══ Excerpted records

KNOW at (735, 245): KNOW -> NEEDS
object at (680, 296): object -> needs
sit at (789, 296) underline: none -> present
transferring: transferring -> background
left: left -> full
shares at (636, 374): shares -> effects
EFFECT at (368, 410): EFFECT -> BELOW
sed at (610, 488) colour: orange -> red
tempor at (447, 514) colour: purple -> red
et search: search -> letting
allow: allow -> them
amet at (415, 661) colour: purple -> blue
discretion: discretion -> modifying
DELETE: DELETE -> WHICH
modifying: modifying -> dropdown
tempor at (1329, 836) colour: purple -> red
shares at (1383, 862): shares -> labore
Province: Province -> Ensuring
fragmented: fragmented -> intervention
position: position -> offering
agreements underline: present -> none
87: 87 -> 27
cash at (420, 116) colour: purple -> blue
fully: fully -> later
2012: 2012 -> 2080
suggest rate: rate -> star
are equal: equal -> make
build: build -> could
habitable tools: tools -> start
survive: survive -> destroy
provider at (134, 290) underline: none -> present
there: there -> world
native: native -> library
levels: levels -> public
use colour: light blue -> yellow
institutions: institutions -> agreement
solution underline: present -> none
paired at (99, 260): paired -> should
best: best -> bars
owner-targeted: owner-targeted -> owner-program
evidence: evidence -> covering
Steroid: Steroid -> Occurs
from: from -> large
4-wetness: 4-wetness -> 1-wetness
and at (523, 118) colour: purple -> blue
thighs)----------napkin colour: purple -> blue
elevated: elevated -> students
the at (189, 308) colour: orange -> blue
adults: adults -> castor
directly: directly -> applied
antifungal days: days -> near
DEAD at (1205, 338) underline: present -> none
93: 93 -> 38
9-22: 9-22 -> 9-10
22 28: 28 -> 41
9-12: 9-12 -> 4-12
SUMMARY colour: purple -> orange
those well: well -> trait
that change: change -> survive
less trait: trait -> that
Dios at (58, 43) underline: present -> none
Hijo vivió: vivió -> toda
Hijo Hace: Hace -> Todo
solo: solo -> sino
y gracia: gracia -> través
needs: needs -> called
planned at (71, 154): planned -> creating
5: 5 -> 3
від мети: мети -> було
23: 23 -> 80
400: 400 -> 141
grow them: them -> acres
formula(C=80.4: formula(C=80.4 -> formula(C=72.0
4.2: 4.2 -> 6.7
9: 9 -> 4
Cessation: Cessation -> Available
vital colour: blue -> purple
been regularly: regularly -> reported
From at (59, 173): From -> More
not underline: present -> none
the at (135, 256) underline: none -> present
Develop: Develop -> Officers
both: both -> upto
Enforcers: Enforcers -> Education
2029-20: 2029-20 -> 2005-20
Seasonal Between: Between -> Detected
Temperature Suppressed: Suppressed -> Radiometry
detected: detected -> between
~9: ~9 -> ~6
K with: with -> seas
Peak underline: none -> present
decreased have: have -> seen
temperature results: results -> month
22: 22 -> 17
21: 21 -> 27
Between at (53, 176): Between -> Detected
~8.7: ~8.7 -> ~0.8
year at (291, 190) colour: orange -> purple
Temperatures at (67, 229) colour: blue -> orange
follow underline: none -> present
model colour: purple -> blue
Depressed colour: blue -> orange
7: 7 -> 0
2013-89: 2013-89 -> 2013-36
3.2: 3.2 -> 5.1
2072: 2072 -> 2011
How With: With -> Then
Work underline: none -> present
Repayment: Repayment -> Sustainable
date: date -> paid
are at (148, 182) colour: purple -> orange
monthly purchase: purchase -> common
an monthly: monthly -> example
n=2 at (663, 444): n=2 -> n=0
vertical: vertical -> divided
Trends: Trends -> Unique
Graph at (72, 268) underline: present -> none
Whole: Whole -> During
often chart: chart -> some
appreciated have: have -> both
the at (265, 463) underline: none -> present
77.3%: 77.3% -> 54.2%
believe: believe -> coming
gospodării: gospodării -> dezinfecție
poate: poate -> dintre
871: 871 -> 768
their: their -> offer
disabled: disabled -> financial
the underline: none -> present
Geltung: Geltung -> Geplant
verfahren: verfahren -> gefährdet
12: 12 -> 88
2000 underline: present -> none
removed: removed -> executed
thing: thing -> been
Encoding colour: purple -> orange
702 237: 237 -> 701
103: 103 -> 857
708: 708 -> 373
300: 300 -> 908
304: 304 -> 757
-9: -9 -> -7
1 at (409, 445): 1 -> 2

════

Given exercise |
Starting at the first line of the records and going through the line containing "survive: survive -> destroy", format each line as one string in a JSON list, leaving out any blank lines.

The completed task |
[
  "KNOW at (735, 245): KNOW -> NEEDS",
  "object at (680, 296): object -> needs",
  "sit at (789, 296) underline: none -> present",
  "transferring: transferring -> background",
  "left: left -> full",
  "shares at (636, 374): shares -> effects",
  "EFFECT at (368, 410): EFFECT -> BELOW",
  "sed at (610, 488) colour: orange -> red",
  "tempor at (447, 514) colour: purple -> red",
  "et search: search -> letting",
  "allow: allow -> them",
  "amet at (415, 661) colour: purple -> blue",
  "discretion: discretion -> modifying",
  "DELETE: DELETE -> WHICH",
  "modifying: modifying -> dropdown",
  "tempor at (1329, 836) colour: purple -> red",
  "shares at (1383, 862): shares -> labore",
  "Province: Province -> Ensuring",
  "fragmented: fragmented -> intervention",
  "position: position -> offering",
  "agreements underline: present -> none",
  "87: 87 -> 27",
  "cash at (420, 116) colour: purple -> blue",
  "fully: fully -> later",
  "2012: 2012 -> 2080",
  "suggest rate: rate -> star",
  "are equal: equal -> make",
  "build: build -> could",
  "habitable tools: tools -> start",
  "survive: survive -> destroy"
]